I used to have a picture of a sign. It read, “The Bishop is Coming. Hand in your guns when you come to meet him”, or words to that effect. The sign was probably a fake. It was supposed to be an advertisement for a visit of a ‘missionary bishop’ to a community in Montana, I think, in the 19th. Century. That was the age of expansion for the Episcopal Church. Bishops like Wipple and my favorite John Hobart Hare of the Dakotas followed the settlers west or sought to evangelize, and champion, in their own Victorian way, the Native American nations conquered by an application of Manifest Destiny. Men like Hare, despite his championing of dreadful boarding schools for the Lakota and Dakota, were vilified by white settlers, hungry for Indian land for their championing of their converts. When one reads of these bishops, traveling endless miles often in awful weather, using horse and buggy, one is astounded by their stamina and bravery. I love to re-read my copy of Hare’s biography particularly when I grumble about driving between missions in my air-conditioned car.

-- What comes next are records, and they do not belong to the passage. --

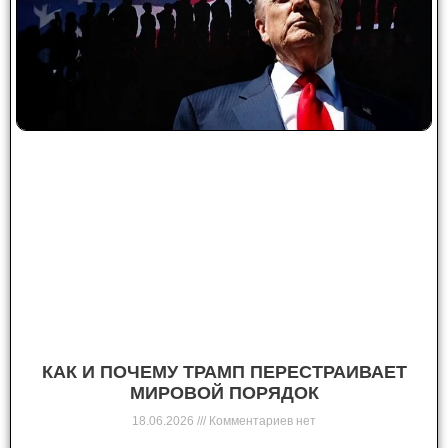
КАК И ПОЧЕМУ ТРАМП ПЕРЕСТРАИВАЕТ
МИРОВОЙ ПОРЯДОК
18.06.2026
Комментариев нет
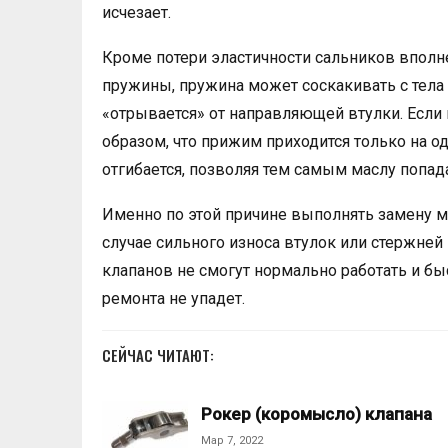
исчезает.
Кроме потери эластичности сальников впол
пружины, пружина может соскакивать с тела с
«отрывается» от направляющей втулки. Если 
образом, что прижим приходится только на од
отгибается, позволяя тем самым маслу попада
Именно по этой причине выполнять замену 
случае сильного износа втулок или стержней
клапанов не смогут нормально работать и быс
ремонта не упадет.
СЕЙЧАС ЧИТАЮТ:
Рокер (коромысло) клапана
Мар 7, 2022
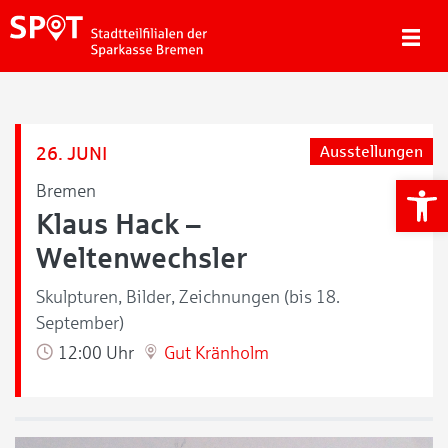
26. JUNI
Ausstellungen
We
Bremen
Klaus Hack –
Weltenwechsler
Skulpturen, Bilder, Zeichnungen (bis 18.
September)
12:00 Uhr
Gut Kränholm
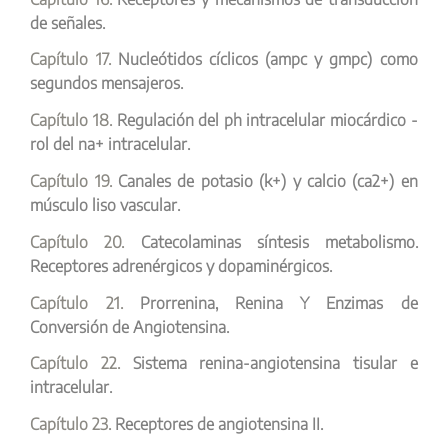
de señales.
Capítulo 17.
Nucleótidos cíclicos (ampc y gmpc) como
segundos mensajeros.
Capítulo 18.
Regulación del ph intracelular miocárdico -
rol del na+ intracelular.
Capítulo 19.
Canales de potasio (k+) y calcio (ca2+) en
músculo liso vascular.
Capítulo 20.
Catecolaminas síntesis metabolismo.
Receptores adrenérgicos y dopaminérgicos.
Capítulo 21.
Prorrenina, Renina Y Enzimas de
Conversión de Angiotensina.
Capítulo 22.
Sistema renina-angiotensina tisular e
intracelular.
Capítulo 23.
Receptores de angiotensina II.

It was said that the Baptists walked west, the Methodists came by stagecoach, and Episcopalians waited for the Pullman car. It’s a calumny with a basis in truth. Baptists and Methodists travelled light, full of Gospel zeal, to evangelize a largely unchurched populations who had lost their ties to community and their churches by moving westward in search of a new life. While these Christians organized for mission, the missionary activity of Episcopalians was burdened by a structure which had developed in the original colonies as established churches or at least members of long-established parishes. William Reed Huntingdon complained at Episcopalians were wedded to their colonial and gothic style buildings always looking back with nostalgia to English Anglicanism, a genre whose missionary memory was long dead.
So Episcopalians were tied to creating a diocesan system, based on one church in one state, with a bishop, his staff and a collection of parishes. Many missionary bishops created cathedrals for themselves in the most unlikely places. The Constitution and Canons assumed a highly structured parochial and diocesan structure which if anything impeded mission and growth.
The pattern of evangelism was for a missionary bishop or priest visiting a community and calling a meeting of Episcopalians. In many of these places the wealthier settlers identified themselves with the church. They were merchants, bankers, lawyers, the upper crust in local towns and cities. Until about sixty years ago, this constituency of well-off people and their descendants kept parishes going. Many were attracted to our parishes from other denominations, particularly those who were upwardly mobile or whose livelihood was linked to wealth in a community.
There are obvious lessons to be learnt from this history. Our present decline and systemic dysfunction is inherited from our ‘missionary’ strategy now deeply embedded in our collective DNA. The world has changed and if Episcopalianism is to survive, it must decide whether it is to be a missional church or stagger on as a structural church, yearning for former days when we were the wealthy and privileged at prayer.